# Haulelujah! (With pics)



## fashionette (Jan 28, 2008)

So, I went out and got myself some spankin new neutral shadows, my first MSF and a lipglass. Thanks for your help ladies, I'm so gonna get more of the shadows you recommended, they were all lovely!


MSF in Gold Spill, e/s in Retrospeck, Espresso, Shroom, lipglass in Nymphette.

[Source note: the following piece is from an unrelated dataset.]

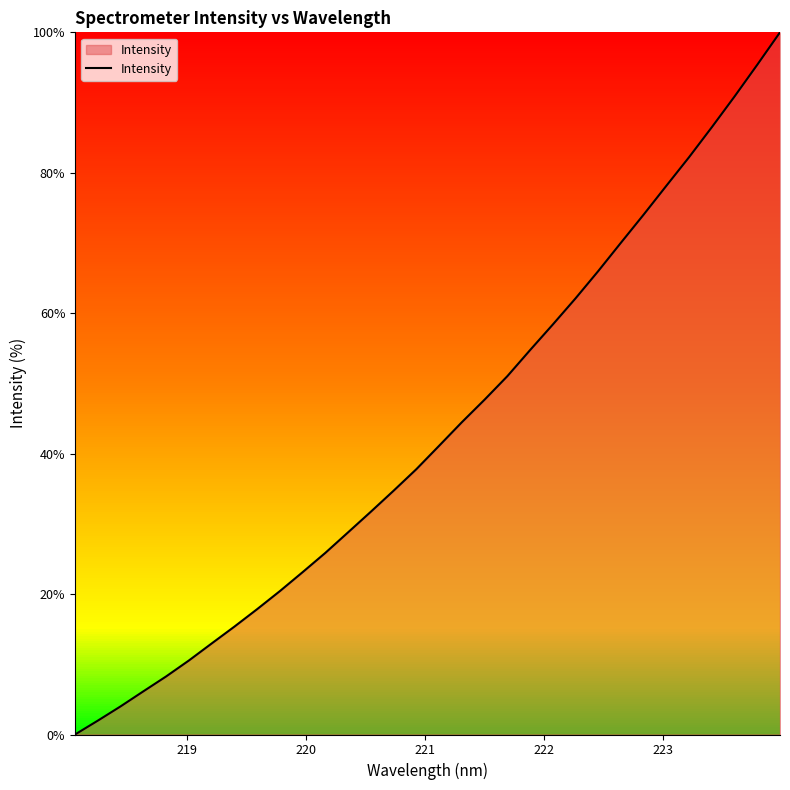

What is the maximum value shown in the chart?

100.0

from left to right: Shroom, Retrospeck, Espresso










Out of the scary boxes!


----------



## newagetomatoz (Jan 28, 2008)

Fabulous haul!  You're making me want those shadows now!!  LOL  Enjoy!


----------



## beauty_marked (Jan 28, 2008)

Yaaaayyy!!! 

great haul!!! And love the look of that nymphette lipgloss.


----------



## nunu (Jan 28, 2008)

great haul!!


----------



## SARAHheartsMAC (Jan 28, 2008)

Great haul! All great choices!!


----------



## fashionette (Jan 28, 2008)

Quote:

   Originally Posted by *beauty_marked* 

 
_Yaaaayyy!!! 

great haul!!! And love the look of that nymphette lipgloss._

 
It's awesome, looks a little violet in the tube but goes on sheer light pink with lots of golden shimmer.


----------



## missmacqtr (Jan 28, 2008)

pretty haul!


----------



## smilebacklovely (Jan 28, 2008)

great haul. nymphette was my favorite and i lost it a few weeks ago. These pics are making me wanna go buy a new one haha.


----------



## jdepp_84 (Jan 28, 2008)

Awesome haul!


----------



## Esperanza (Jan 28, 2008)

Nice haul! You're gonna love Shroom & Espresso, they're fabulous to make a neutral look for daytime and also a nice smokey brown makeup. Enjoy your goodies


----------



## mena22787 (Jan 28, 2008)

i think i need retrospeck!


----------



## Krasevayadancer (Jan 28, 2008)

Enjoy your goodies!


----------



## Indigowaters (Jan 28, 2008)

You're gonna love your haul. Especially Nymphette. It's the one I keep going back for.


----------



## nikki (Jan 28, 2008)

Great haul!!


----------



## sincola (Jan 29, 2008)

Nice haul!! Enjoy!!


----------



## Fairybelle (Jan 29, 2008)

Great products that you will reach for time and time again!!  Especially Nymphette!


----------



## mimichaton206 (Jan 29, 2008)

Lovely haul 
	

	
	
		
		

		
		
	


	




 Have fun


----------



## fashionette (Jan 30, 2008)

Thanks!


----------



## prinzessin784 (Jan 30, 2008)

You picked out some really great things!  Enjoy them


----------



## Miss_M (Jan 31, 2008)

You picked out some great neutrals !!


----------



## ANNAeye (Jan 31, 2008)

oooh i need some newtrals also... great choices


----------



## marinasmith (Feb 1, 2008)

Great haul! I looove Shroom. i think it's the MAc e/s I use the most. It's o pretty!


----------



## fashionette (Feb 1, 2008)

Quote:

   Originally Posted by *marinasmith* 

 
_Great haul! I looove Shroom. i think it's the MAc e/s I use the most. It's o pretty!_

 
yes, it's really versatile


----------